* _EXERCÍCIO 1_
As afirmações a seguir concordam com o texto sobre o livro Uma africana no Louvre? Responda sim ou não a cada uma e cite literalmente as palavras do texto que decidem a questão. (a) O livro adapta uma conferência dada pela primeira vez no Instituto Warburg, em Londres, em 2018. (b) Anne Lafont concentra sua atenção na artista Marie-Guillemine Benoist. (c) A entrevista com Anne Lafont incluída no livro foi feita por Amanda Carneiro.
* _EXERCÍCIO 2_
Você pode prosseguir com o texto sobre o livro Uma africana no Louvre, começando logo depois da última frase apresentada?

* _TRECHO SELECIONADO_
________
Retomando as atenções sobre o livro Uma africana no Louvre, elucida-se que o escrito é a adaptação de uma conferência ministrada, em primeira mão, no Instituto Warburg, Londres, em 2018. Desde o início, a autora nos alerta que duas outras conferências foram desenvolvidas a partir desta reflexão inicial. Além da análise da obra de Benoist, o livro contém uma entrevista com Anne Lafont, realizada por Amanda Carneiro – o que nos deixa mais próximos às ideias da historiadora, ao seu percurso e ao emprego do conceito de raça no campo da história da arte.

Pequeno e de leitura agradável, o estudo traz a análise da tela Retrato de uma mulher negra, 1800, atribuída a Marie-Guillemine Benoist, uma das raras mulheres artistas no século 19 que integram o acervo do Louvre, aluna de Élisabeth Vigèe Le Brun e de Jacques-Louis David. Mas, no entanto, as atenções de Anne Lafont não estão na artista, mas sim na modelo.

No texto, a autora declara seus objetivos: “(…) minha intenção é demonstrar que modelos participam da produção de sua imagem e que também, ao observar as diversas formas que os retratos de mulheres negras assumiram no contexto atlântico, é possível constituir um corpus que se revela como fonte e recursos necessários para o conhecimento da vida africana nas colônias” (…)”. Por meio de suas investigações, Lafont nos permite conhecer Madeleine, a modelo. A jovem negra, criada da família Benoist, provavelmente, veio de Guadalupe, nas Antilhas. Já no início, Lafont descreve o retrato: “Uma jovem negra, de pele marrom realçada por delicadas sombras escuras, está elegantemente sentada numa poltrona estofada em tecido verde, na qual repousa um xale azul (…)”. Neste ponto, escolho interromper a descrição porque prefiro aquele toque de curiosidade, mas atesto que a pesquisadora nos dá uma bela análise do retrato a partir da modelo. E por que aprofundar estudos sobre o modelo negro torna-se algo inovador na história da arte?
________
* _AMOSTRA DE ENTRADAS_
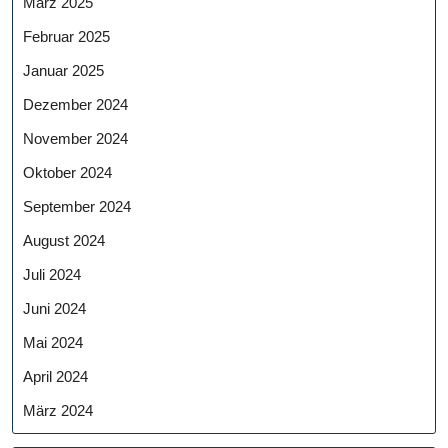
März 2025
Februar 2025
Januar 2025
Dezember 2024
November 2024
Oktober 2024
September 2024
August 2024
Juli 2024
Juni 2024
Mai 2024
April 2024
März 2024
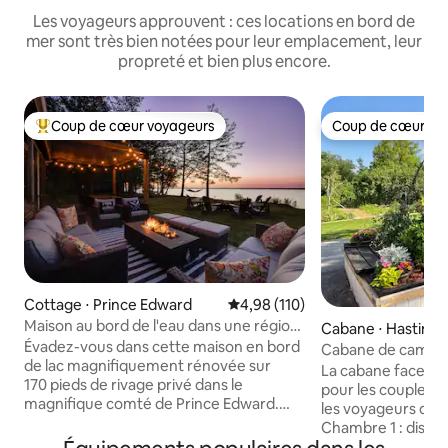
Les voyageurs approuvent : ces locations en bord de
mer sont très bien notées pour leur emplacement, leur
propreté et bien plus encore.
Coup de cœur voyageurs
Coup de cœur vo
Coups de cœur voyageurs les plus appréciés
Coup de cœur vo
Cottage ⋅ Prince Edward
Évaluation moyenne sur la base 
4,98 (110)
Maison au bord de l'eau dans une région
Cabane ⋅ Hastings
vinicole avec SAUNA et JACUZZI
Évadez-vous dans cette maison en bord
Cabane de campag
de lac magnifiquement rénovée sur
rivière Trent
La cabane face à la 
170 pieds de rivage privé dans le
pour les couples, l
magnifique comté de Prince Edward.
les voyageurs d'aff
Profitez de notre nouveau sauna
Chambre 1 : dispos
panoramique, de notre jacuzzi et de
un lit simple au-d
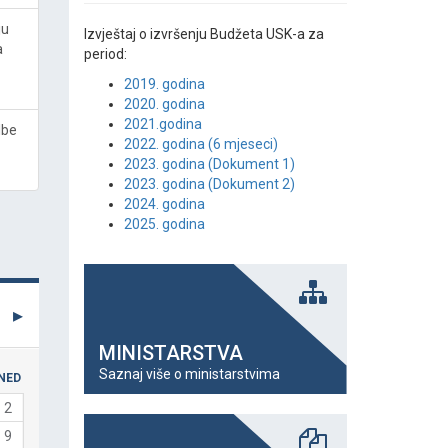
ju
Izvještaj o izvršenju Budžeta USK-a za
a
period:
2019. godina
2020. godina
2021.godina
lbe
2022. godina (6 mjeseci)
2023. godina (Dokument 1)
2023. godina (Dokument 2)
2024. godina
2025. godina
MINISTARSTVA
Saznaj više o ministarstvima
NED
2
9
________
* _RESPOSTA 1_
(a) Sim: "o escrito é a adaptação de uma conferência ministrada, em primeira mão, no Instituto Warburg, Londres, em 2018".
(b) Não: "as atenções de Anne Lafont não estão na artista, mas sim na modelo".
(c) Sim: "o livro contém uma entrevista com Anne Lafont, realizada por Amanda Carneiro".

* _RESPOSTA 2_
Numa primeira visada, mencione-se que as abordagens mais comuns partem das condições e motivações do criador (o artista) e, até mesmo, ignoram o retratado (visto, muitas vezes, como objeto ou tão somente motivo). Quantos modelos tiveram seus nomes ausentes nos registros históricos? Quantos outros são reconhecidos, mas têm sua relação com o artista negligenciada no exercício de análise da obra? Quando Anne Lafont adverte que “modelos participam da produção de sua imagem”, ela nos lembra que existe uma relação íntima entre modelo e artista. Cabe ao historiador também investigar esse vínculo. Em Uma africana no Louvre, a relação entre artista-modelo está presente; o lugar social de cada uma dessas mulheres está marcado no texto.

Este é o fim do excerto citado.